Description of the task >> The records that follow must be reproduced in full, with every picture excluded.

Records from a data collection >>
Segment Open
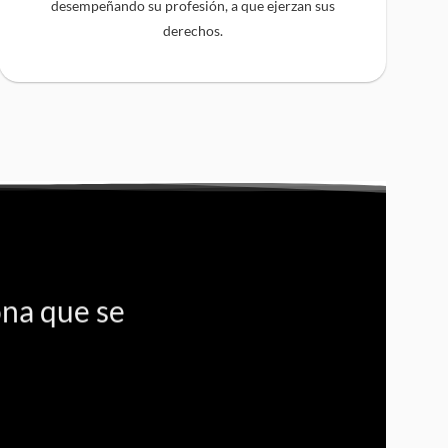
desempeñando su profesión, a que ejerzan sus
derechos.
ona que se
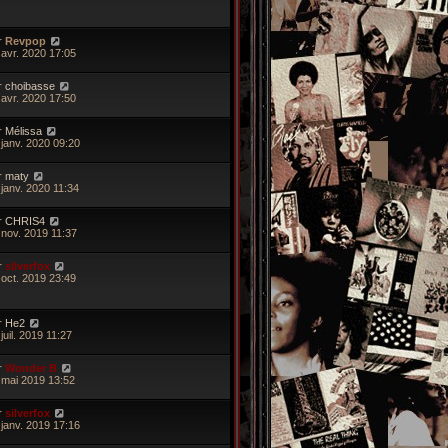
r
Revpop
 avr. 2020 17:05
r
choibasse
 avr. 2020 17:50
r
Mélissa
 janv. 2020 09:20
r
maty
 janv. 2020 11:34
r
CHRIS4
 nov. 2019 11:37
r
silverfox
 oct. 2019 23:49
r
He2
juil. 2019 11:27
r
Wonder B
 mai 2019 13:52
r
silverfox
 janv. 2019 17:16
Segment Closed
Worked solution >>
desempeñando su profesión, a que ejerzan sus
derechos.
ona que se
r
Revpop
 avr. 2020 17:05
r
choibasse
 avr. 2020 17:50
r
Mélissa
 janv. 2020 09:20
r
maty
 janv. 2020 11:34
r
CHRIS4
 nov. 2019 11:37
r
silverfox
 oct. 2019 23:49
r
He2
juil. 2019 11:27
r
Wonder B
 mai 2019 13:52
r
silverfox
 janv. 2019 17:16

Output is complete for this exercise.